═══ Record excerpts ═══

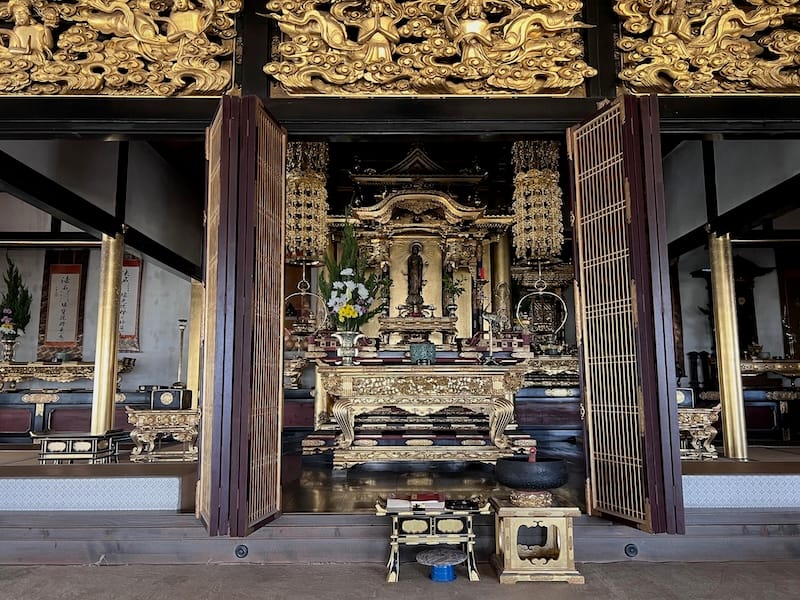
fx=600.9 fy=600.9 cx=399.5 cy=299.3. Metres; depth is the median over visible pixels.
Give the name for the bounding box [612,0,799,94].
relief
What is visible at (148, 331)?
left wall
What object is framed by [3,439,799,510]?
floor
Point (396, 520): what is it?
small table
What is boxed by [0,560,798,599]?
ground
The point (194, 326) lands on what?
gold column
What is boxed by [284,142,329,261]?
hanging ornament
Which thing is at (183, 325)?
candlestick
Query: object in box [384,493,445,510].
book
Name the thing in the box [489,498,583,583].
wooden stand
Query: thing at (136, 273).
calligraphy scroll
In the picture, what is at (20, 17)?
carved panel
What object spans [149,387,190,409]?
box
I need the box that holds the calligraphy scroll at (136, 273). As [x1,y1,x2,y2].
[118,254,142,353]
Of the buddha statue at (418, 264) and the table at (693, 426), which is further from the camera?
the buddha statue at (418, 264)
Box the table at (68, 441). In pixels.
[31,431,125,462]
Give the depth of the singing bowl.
2.97 m
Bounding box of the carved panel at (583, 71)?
[263,0,595,95]
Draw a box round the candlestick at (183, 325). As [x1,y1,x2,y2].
[174,319,186,388]
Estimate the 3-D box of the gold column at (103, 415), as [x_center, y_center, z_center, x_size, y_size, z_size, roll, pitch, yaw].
[-2.587,0.376,5.297,0.281,1.945,0.280,0,-8,0]
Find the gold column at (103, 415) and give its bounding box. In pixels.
[91,232,123,435]
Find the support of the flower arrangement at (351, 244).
in the flower vase at (346, 336)
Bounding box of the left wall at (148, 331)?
[0,188,199,396]
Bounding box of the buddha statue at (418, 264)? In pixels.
[404,242,425,311]
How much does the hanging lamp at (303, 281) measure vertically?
0.741 m
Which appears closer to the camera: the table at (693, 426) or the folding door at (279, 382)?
the folding door at (279, 382)
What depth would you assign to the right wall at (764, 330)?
8.26 m
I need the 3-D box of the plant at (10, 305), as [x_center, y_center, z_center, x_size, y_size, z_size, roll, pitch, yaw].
[-4.732,0.060,7.317,0.489,1.173,0.482,0,-8,0]
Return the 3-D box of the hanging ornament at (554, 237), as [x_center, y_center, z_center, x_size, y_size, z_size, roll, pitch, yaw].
[1.379,-1.131,6.067,0.501,1.550,0.505,0,-8,0]
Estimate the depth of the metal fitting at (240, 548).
3.20 m
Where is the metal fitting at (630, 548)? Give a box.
[624,543,637,556]
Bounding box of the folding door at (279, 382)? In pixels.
[198,93,287,536]
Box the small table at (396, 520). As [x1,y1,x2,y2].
[377,496,491,582]
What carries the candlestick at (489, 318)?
on the altar table at (499, 432)
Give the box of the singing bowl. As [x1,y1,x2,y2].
[495,456,568,498]
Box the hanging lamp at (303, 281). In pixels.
[285,264,326,334]
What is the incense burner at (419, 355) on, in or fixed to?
on the altar table at (499, 432)
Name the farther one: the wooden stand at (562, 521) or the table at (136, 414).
the table at (136, 414)
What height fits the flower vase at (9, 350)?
0.364 m
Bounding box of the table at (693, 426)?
[678,405,720,459]
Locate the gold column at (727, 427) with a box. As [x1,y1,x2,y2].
[707,233,748,461]
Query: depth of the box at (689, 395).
5.09 m
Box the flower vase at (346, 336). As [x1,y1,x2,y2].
[334,330,360,364]
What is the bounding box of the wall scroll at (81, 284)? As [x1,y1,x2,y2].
[38,250,88,357]
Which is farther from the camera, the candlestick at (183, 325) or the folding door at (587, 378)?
the candlestick at (183, 325)
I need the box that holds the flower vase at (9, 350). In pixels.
[0,333,19,361]
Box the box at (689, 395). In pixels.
[675,387,694,407]
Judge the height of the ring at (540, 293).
0.665 m
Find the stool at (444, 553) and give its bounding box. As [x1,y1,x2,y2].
[416,547,465,580]
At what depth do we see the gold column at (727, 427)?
5.02 m
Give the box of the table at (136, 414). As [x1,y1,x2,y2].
[125,408,199,461]
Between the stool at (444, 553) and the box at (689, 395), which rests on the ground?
the stool at (444, 553)
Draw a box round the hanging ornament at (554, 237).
[511,142,564,261]
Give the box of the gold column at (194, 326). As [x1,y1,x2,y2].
[186,279,202,404]
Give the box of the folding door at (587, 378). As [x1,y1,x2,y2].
[566,94,684,535]
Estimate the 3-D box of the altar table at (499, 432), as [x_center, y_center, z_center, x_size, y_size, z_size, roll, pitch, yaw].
[0.187,0.994,5.157,1.829,0.840,0.834,0,-8,0]
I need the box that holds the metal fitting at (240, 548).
[234,544,248,557]
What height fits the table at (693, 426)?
0.443 m
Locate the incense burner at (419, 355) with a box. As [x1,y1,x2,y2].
[410,342,436,363]
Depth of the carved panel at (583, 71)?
3.27 m
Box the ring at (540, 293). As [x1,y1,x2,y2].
[516,273,568,338]
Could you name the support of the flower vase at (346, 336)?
on the altar table at (499, 432)
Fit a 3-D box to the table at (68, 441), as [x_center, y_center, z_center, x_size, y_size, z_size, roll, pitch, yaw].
[-2.494,1.219,4.684,0.634,0.318,0.454,0,-8,0]
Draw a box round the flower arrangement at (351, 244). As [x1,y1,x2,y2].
[320,216,386,331]
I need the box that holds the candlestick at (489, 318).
[482,311,500,364]
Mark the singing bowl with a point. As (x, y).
(506, 479)
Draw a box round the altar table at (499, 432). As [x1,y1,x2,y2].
[310,361,534,467]
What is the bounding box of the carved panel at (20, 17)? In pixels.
[0,0,240,96]
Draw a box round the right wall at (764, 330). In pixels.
[662,140,799,394]
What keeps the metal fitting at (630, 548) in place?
in the wooden step
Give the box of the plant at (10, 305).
[0,257,32,335]
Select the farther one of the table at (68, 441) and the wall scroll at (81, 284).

═══

● Task brief:
The line containing "I need the box that holds the metal" and every line after it, through the end of the records above: output exactly those, and nothing else.

● Answer to this task:
I need the box that holds the metal fitting at (240, 548).
[234,544,248,557]
What height fits the table at (693, 426)?
0.443 m
Locate the incense burner at (419, 355) with a box. As [x1,y1,x2,y2].
[410,342,436,363]
Depth of the carved panel at (583, 71)?
3.27 m
Box the ring at (540, 293). As [x1,y1,x2,y2].
[516,273,568,338]
Could you name the support of the flower vase at (346, 336)?
on the altar table at (499, 432)
Fit a 3-D box to the table at (68, 441), as [x_center, y_center, z_center, x_size, y_size, z_size, roll, pitch, yaw].
[-2.494,1.219,4.684,0.634,0.318,0.454,0,-8,0]
Draw a box round the flower arrangement at (351, 244). As [x1,y1,x2,y2].
[320,216,386,331]
I need the box that holds the candlestick at (489, 318).
[482,311,500,364]
Mark the singing bowl with a point. As (x, y).
(506, 479)
Draw a box round the altar table at (499, 432). As [x1,y1,x2,y2].
[310,361,534,467]
What is the bounding box of the carved panel at (20, 17)? In pixels.
[0,0,240,96]
Draw a box round the right wall at (764, 330). In pixels.
[662,140,799,394]
What keeps the metal fitting at (630, 548) in place?
in the wooden step
Give the box of the plant at (10, 305).
[0,257,32,335]
Select the farther one of the table at (68, 441) and the wall scroll at (81, 284).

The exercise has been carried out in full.